Professional Culture in Nursing

Subject: Nursing
Pages: 3
Words: 577
Reading time:
3 min
Study level: College

Almost every profession has its cultural peculiarities that are unique to each field of professional activity. Such characteristics include specific vocabulary, body language, behavioral patterns, ethics, rules, values, and many others. All of these are more or less present in each profession. In this paper, specific patterns of nursing group culture will be described and analyzed.

In public opinion, the nursing profession is the one that requires the most care for the customer. Therefore, the need to pay attention to specific professional customs arises. For example, the language that nursing practitioners use in their line of duty is extremely particular regarding profession’s aspects. However, most of the nursing profession’s cultural features are connected to communicating with the patient.

In an article by Hoeve, Jansen and Roodbol, the authors state that the public image of the nurses is “predominantly based on misconceptions and stereotypes, which find their origins in distorted images of nurses in the media” (p. 299). Therefore, one can argue that it is impossible to precisely describe nurses’ profession aspects without possessing the required amount of knowledge and experience. In turn, those are only possible to acquire by having a professional education and working as a nurse.

Needless to say, that nurse profession requires education and professional skills. It becomes even more so when a nurse wants to continue in the profession. Further education will be the more in-depth and sophisticated, the more a nurse desires to proceed in the career. Furthermore, there is lots of equipment that is required to perform nurse’s duties successfully. To use this equipment is also almost impossible without having specific knowledge about its functions and components.

“The values and beliefs associated with what it means to be a nurse are either further developed or abandoned after the commencement of employment” as stated in research performed by Manojlovich and Ketefian (2016, p. 19). The assumption that personal beliefs and values may not only settle in a nurse but also permanently vanish is connected to the fact that nurses face a lot of stress in their line of duty. Moreover, the pressure comes from different sources. There will always be dissatisfied and mean-spirited patients, and there will always be a need to deal with bureaucracy. Both of these aspects of nurse profession create a highly hazardous environment for one’s mental health and personal well-being.

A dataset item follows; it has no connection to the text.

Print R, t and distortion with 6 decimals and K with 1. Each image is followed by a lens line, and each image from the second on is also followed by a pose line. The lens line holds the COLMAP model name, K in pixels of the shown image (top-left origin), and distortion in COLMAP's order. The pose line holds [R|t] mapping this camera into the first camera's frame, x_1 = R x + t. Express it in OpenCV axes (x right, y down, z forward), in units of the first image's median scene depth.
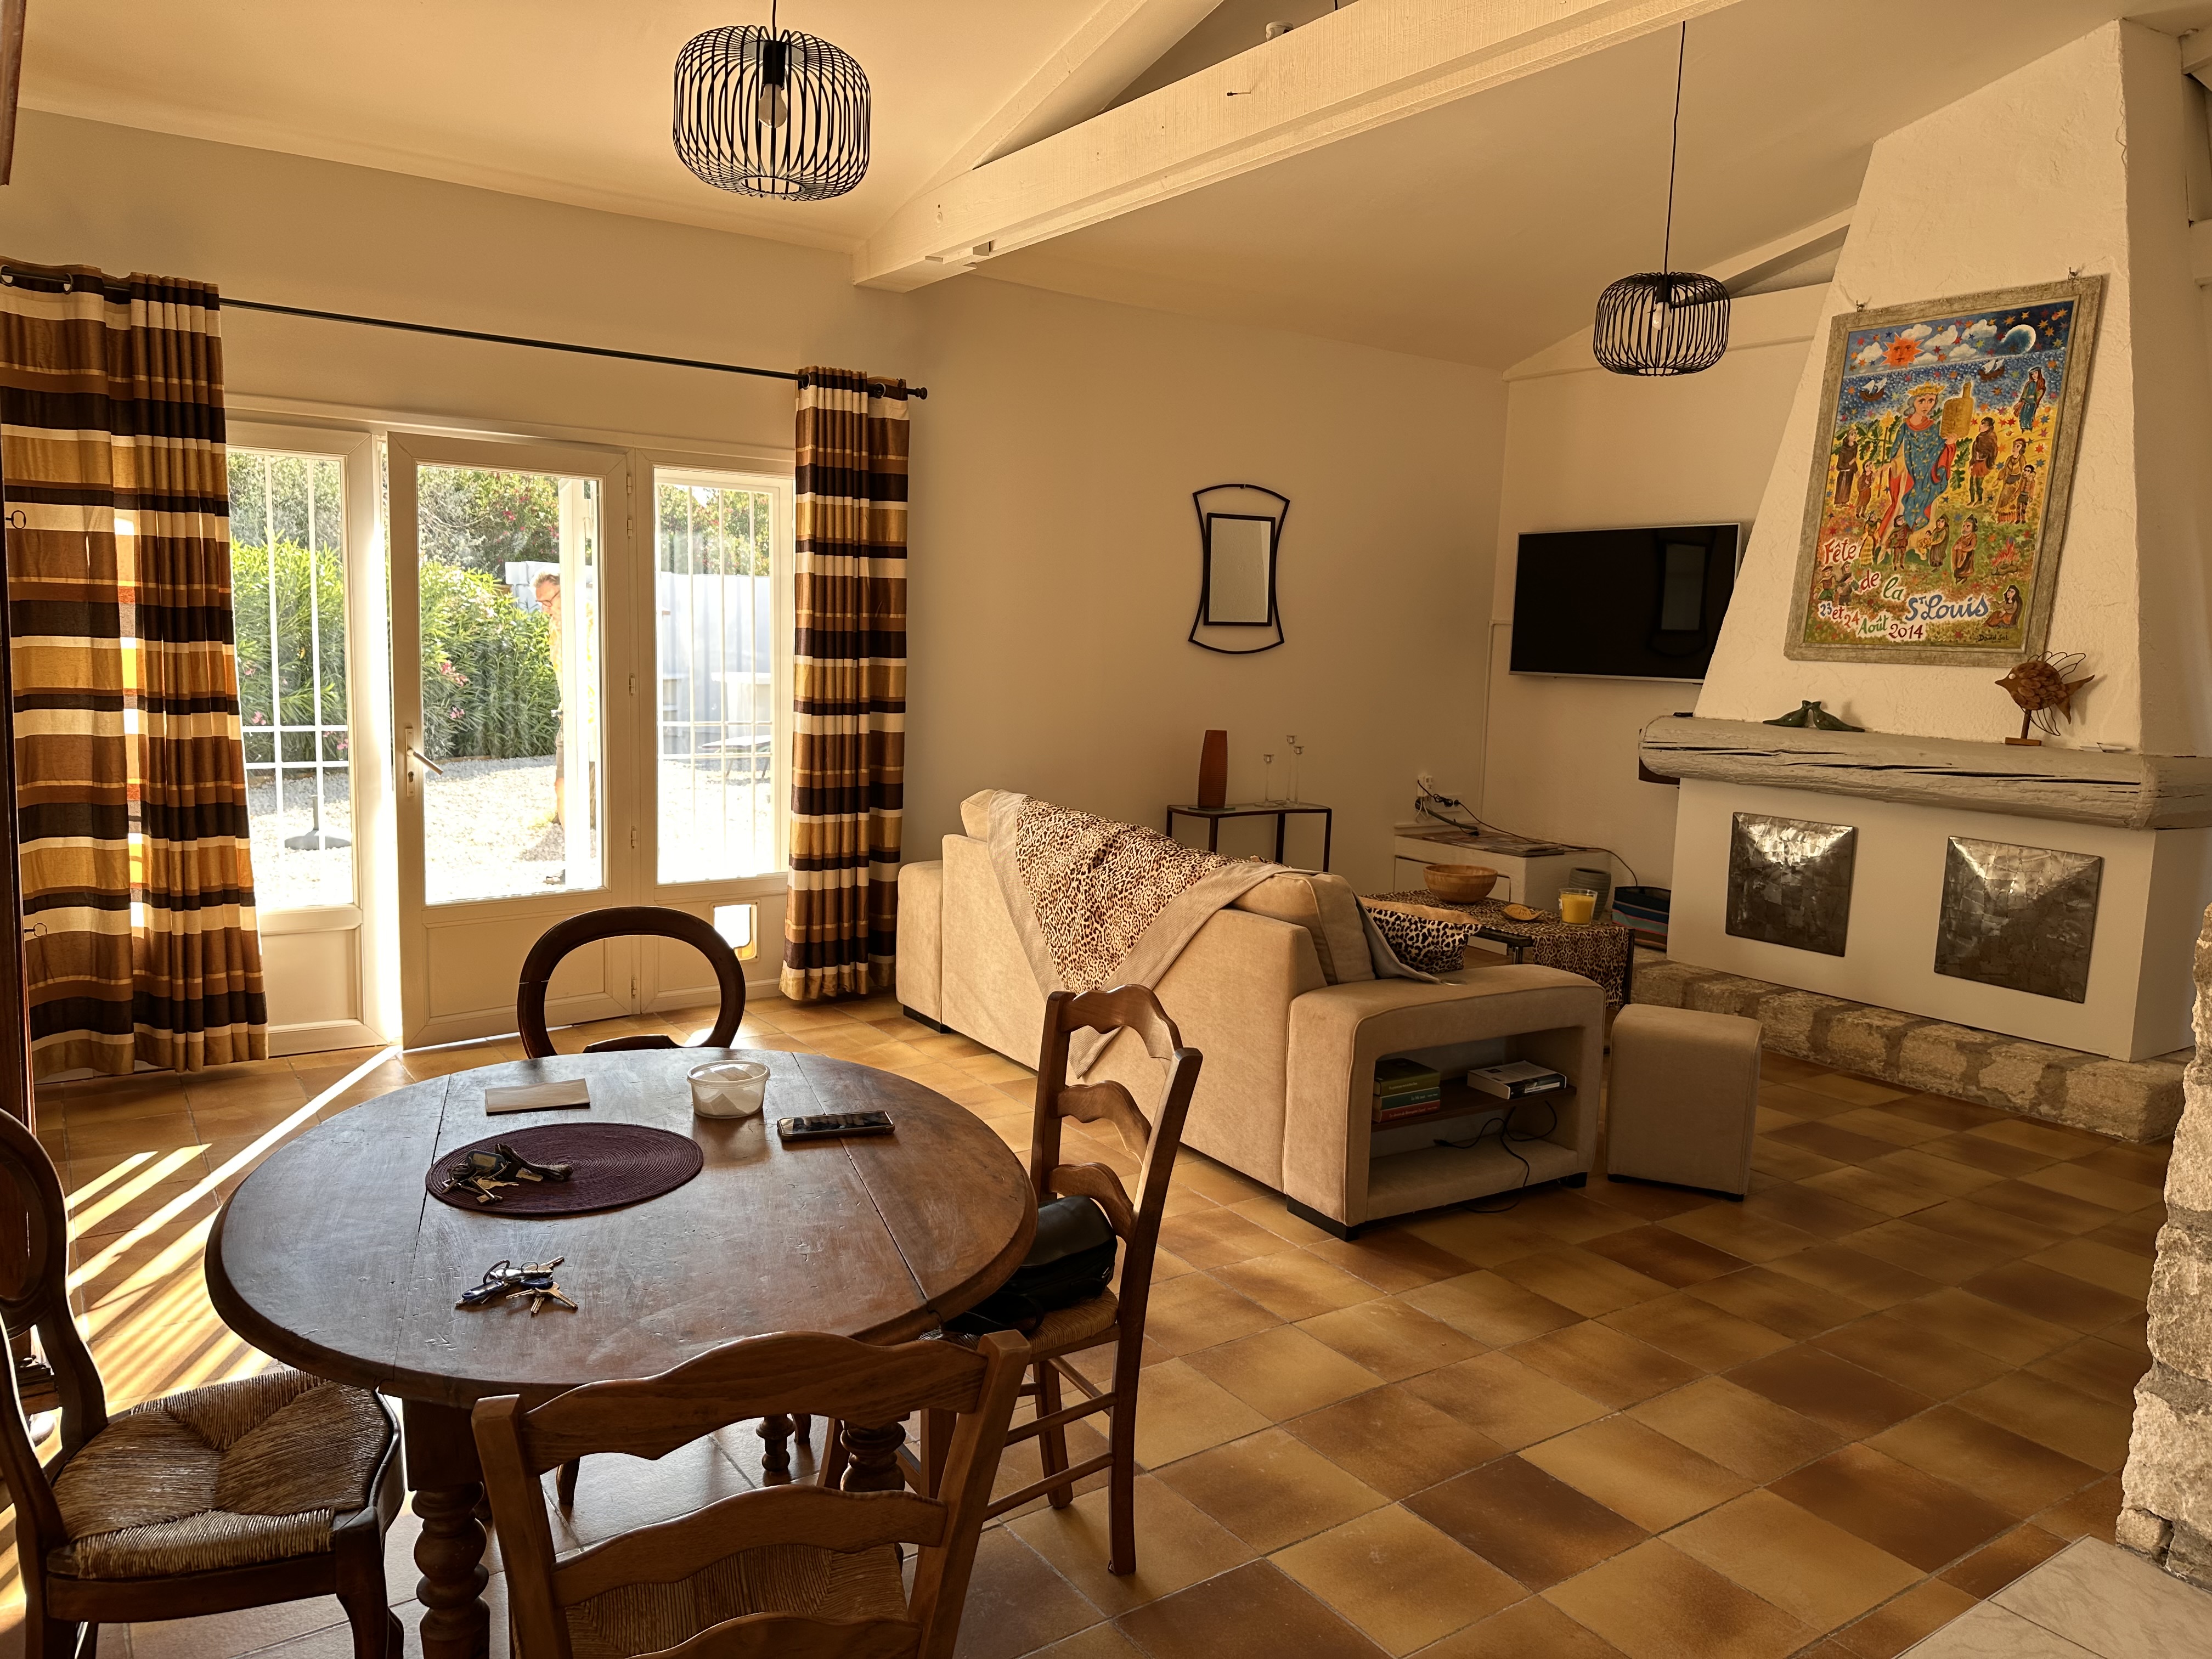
lens RADIAL K [[1571.4, 0, 1106.0], [0, 1571.4, 829.5], [0, 0, 1]] dist [0.159453, -0.051807]
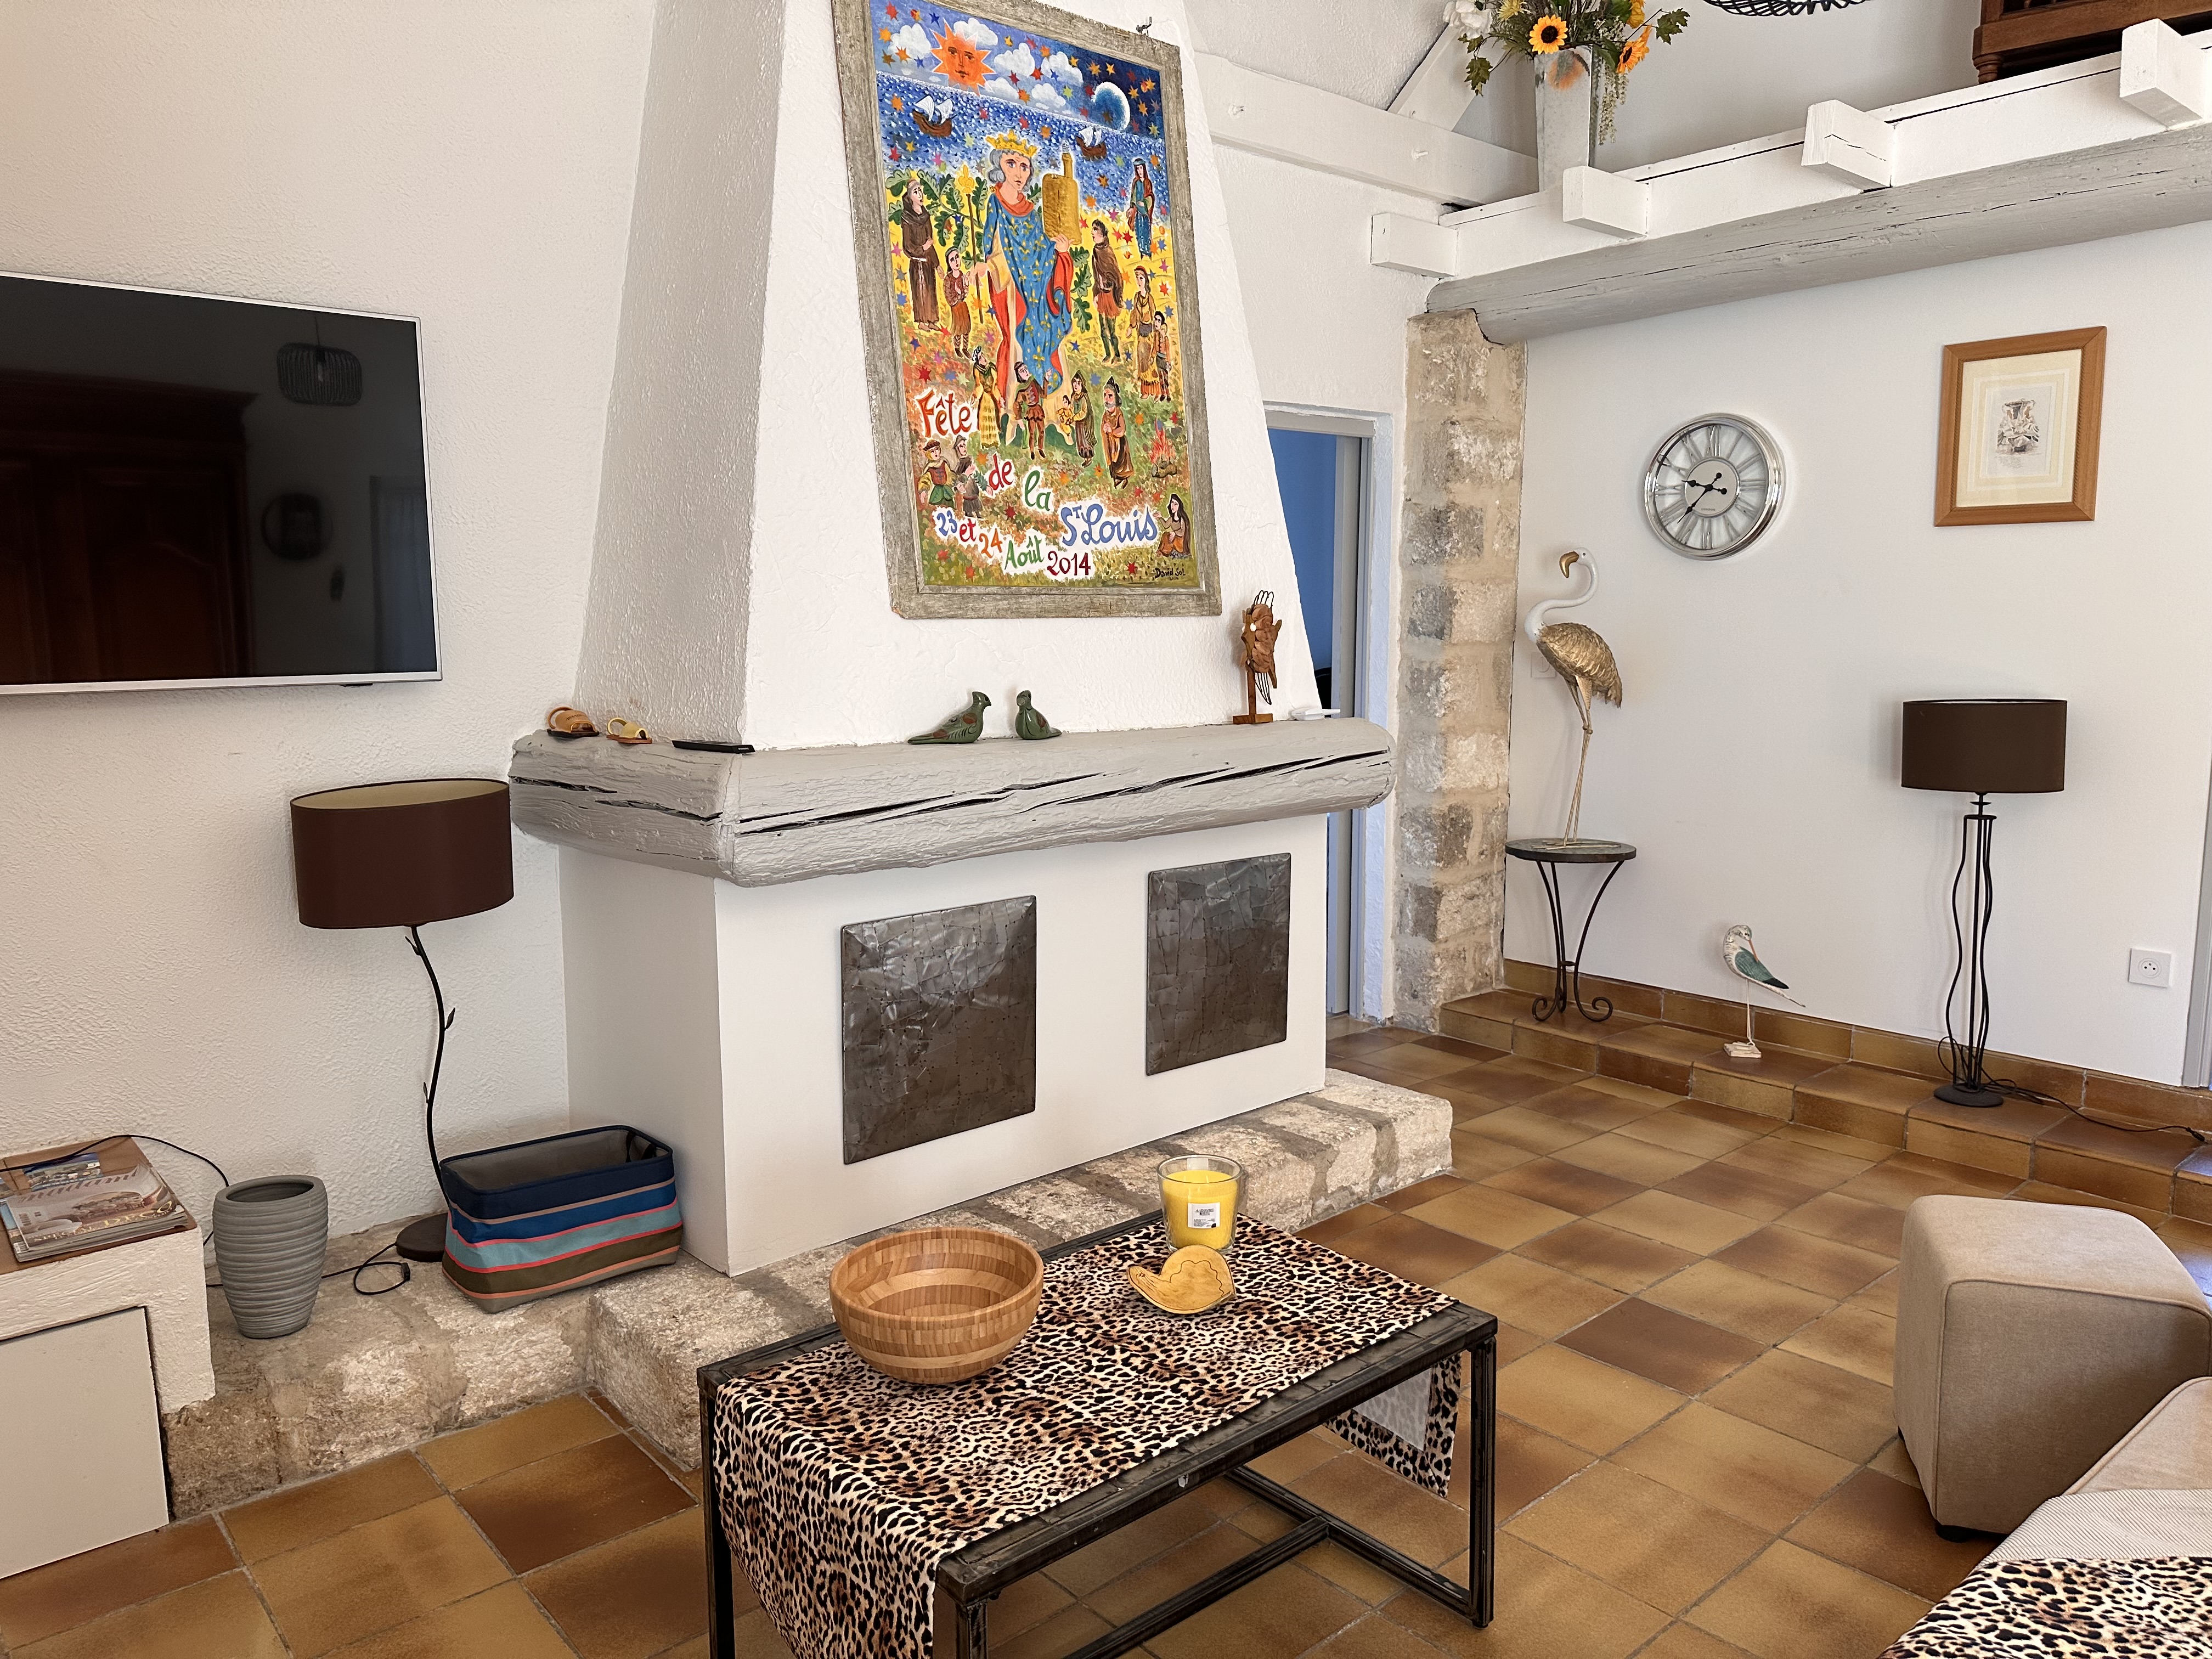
lens RADIAL K [[1544.7, 0, 1121.0], [0, 1544.7, 828.5], [0, 0, 1]] dist [0.157747, -0.357545]
pose [[-0.108921, -0.183459, 0.976974, -0.092676], [0.130315, 0.971704, 0.196998, -0.138117], [-0.985472, 0.148772, -0.081931, 1.051750]]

Therefore, it is evident that strict regulations and the highly variable compound of the customers do not promote an increase in positive beliefs and values. There is always a risk for every nurse to lose their face or to become stiff and harsh. This may lead either to an aggravation of communication between a nurse and client or to a complete loss of every necessary trait that nurses must have.

To summarize, the profession of a nurse requires a lot from those who wish to perform well in this line of duty. Not only is it hard to get a proper education but it is also hard to stay professional and keep up with all of hazards that come naturally with this kind of activity. Possible encounters with dissatisfied and simply aggressive patients, extreme amounts of required bureaucratic work and many other factors lead to the risk of losing what it takes to be a nurse. Therefore, the professional culture of nurse practitioners always has to rely on the group culture to ensure that the fitting environment is created and the professional activities are carried out in full.

References

Hoeve, Y., Jansen, G., & Roodbol, P. (2014). The nursing profession: public image, self-concept and professional identity. A discussion paper. Journal of Advanced Nursing, 70(2), 295-302.

Manojlovich, M., & Ketefian, S. (2016). The effects of organizational culture on nursing professionalism: Implications for health resource planning. Canadian Journal of Nursing Research Archive, 33(4), 15-34.